> **What the task requires**: Please put everything from the very first of the lines below down to and including the line containing "горы, вулканы и" into a JSON list of strings, one string per line, leaving out blank lines.

Records from a data source
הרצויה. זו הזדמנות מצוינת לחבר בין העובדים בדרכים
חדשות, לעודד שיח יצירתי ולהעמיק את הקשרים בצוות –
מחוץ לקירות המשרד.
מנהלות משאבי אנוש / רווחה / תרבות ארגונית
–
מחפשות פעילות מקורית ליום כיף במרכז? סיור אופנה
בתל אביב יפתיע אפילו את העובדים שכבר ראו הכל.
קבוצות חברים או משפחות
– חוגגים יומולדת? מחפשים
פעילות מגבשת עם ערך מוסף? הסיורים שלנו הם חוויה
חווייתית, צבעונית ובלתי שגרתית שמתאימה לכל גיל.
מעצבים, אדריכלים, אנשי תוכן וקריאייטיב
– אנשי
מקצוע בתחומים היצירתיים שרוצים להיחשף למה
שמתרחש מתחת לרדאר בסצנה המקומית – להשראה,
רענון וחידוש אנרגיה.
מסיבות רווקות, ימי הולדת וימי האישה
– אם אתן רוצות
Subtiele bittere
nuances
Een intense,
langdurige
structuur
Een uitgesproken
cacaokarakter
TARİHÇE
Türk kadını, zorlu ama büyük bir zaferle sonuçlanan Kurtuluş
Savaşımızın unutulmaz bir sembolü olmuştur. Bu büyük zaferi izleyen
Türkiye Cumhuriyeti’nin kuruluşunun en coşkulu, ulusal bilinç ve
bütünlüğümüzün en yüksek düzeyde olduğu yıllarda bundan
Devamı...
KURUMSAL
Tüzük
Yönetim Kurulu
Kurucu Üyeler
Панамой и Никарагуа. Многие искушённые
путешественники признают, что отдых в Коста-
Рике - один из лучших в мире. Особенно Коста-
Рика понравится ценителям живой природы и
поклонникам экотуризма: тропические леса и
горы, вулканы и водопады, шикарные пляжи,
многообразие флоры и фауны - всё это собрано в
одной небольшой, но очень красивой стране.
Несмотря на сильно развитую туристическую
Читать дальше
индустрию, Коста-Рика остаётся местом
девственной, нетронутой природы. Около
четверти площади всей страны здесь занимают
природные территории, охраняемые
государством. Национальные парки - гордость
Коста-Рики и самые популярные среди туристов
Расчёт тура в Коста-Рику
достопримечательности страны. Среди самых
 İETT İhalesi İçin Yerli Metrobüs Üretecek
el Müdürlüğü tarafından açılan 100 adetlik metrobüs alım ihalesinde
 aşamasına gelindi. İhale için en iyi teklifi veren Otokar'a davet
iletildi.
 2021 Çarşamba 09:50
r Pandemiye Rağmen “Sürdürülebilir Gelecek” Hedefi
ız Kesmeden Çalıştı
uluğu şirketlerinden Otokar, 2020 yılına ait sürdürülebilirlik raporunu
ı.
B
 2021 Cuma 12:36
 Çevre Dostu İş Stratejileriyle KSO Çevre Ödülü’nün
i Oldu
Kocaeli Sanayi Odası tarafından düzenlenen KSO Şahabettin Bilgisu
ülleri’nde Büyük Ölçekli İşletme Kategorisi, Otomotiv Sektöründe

> **Task result**:
[
  "הרצויה. זו הזדמנות מצוינת לחבר בין העובדים בדרכים",
  "חדשות, לעודד שיח יצירתי ולהעמיק את הקשרים בצוות –",
  "מחוץ לקירות המשרד.",
  "מנהלות משאבי אנוש / רווחה / תרבות ארגונית",
  "–",
  "מחפשות פעילות מקורית ליום כיף במרכז? סיור אופנה",
  "בתל אביב יפתיע אפילו את העובדים שכבר ראו הכל.",
  "קבוצות חברים או משפחות",
  "– חוגגים יומולדת? מחפשים",
  "פעילות מגבשת עם ערך מוסף? הסיורים שלנו הם חוויה",
  "חווייתית, צבעונית ובלתי שגרתית שמתאימה לכל גיל.",
  "מעצבים, אדריכלים, אנשי תוכן וקריאייטיב",
  "– אנשי",
  "מקצוע בתחומים היצירתיים שרוצים להיחשף למה",
  "שמתרחש מתחת לרדאר בסצנה המקומית – להשראה,",
  "רענון וחידוש אנרגיה.",
  "מסיבות רווקות, ימי הולדת וימי האישה",
  "– אם אתן רוצות",
  "Subtiele bittere",
  "nuances",
  "Een intense,",
  "langdurige",
  "structuur",
  "Een uitgesproken",
  "cacaokarakter",
  "TARİHÇE",
  "Türk kadını, zorlu ama büyük bir zaferle sonuçlanan Kurtuluş",
  "Savaşımızın unutulmaz bir sembolü olmuştur. Bu büyük zaferi izleyen",
  "Türkiye Cumhuriyeti’nin kuruluşunun en coşkulu, ulusal bilinç ve",
  "bütünlüğümüzün en yüksek düzeyde olduğu yıllarda bundan",
  "Devamı...",
  "KURUMSAL",
  "Tüzük",
  "Yönetim Kurulu",
  "Kurucu Üyeler",
  "Панамой и Никарагуа. Многие искушённые",
  "путешественники признают, что отдых в Коста-",
  "Рике - один из лучших в мире. Особенно Коста-",
  "Рика понравится ценителям живой природы и",
  "поклонникам экотуризма: тропические леса и",
  "горы, вулканы и водопады, шикарные пляжи,"
]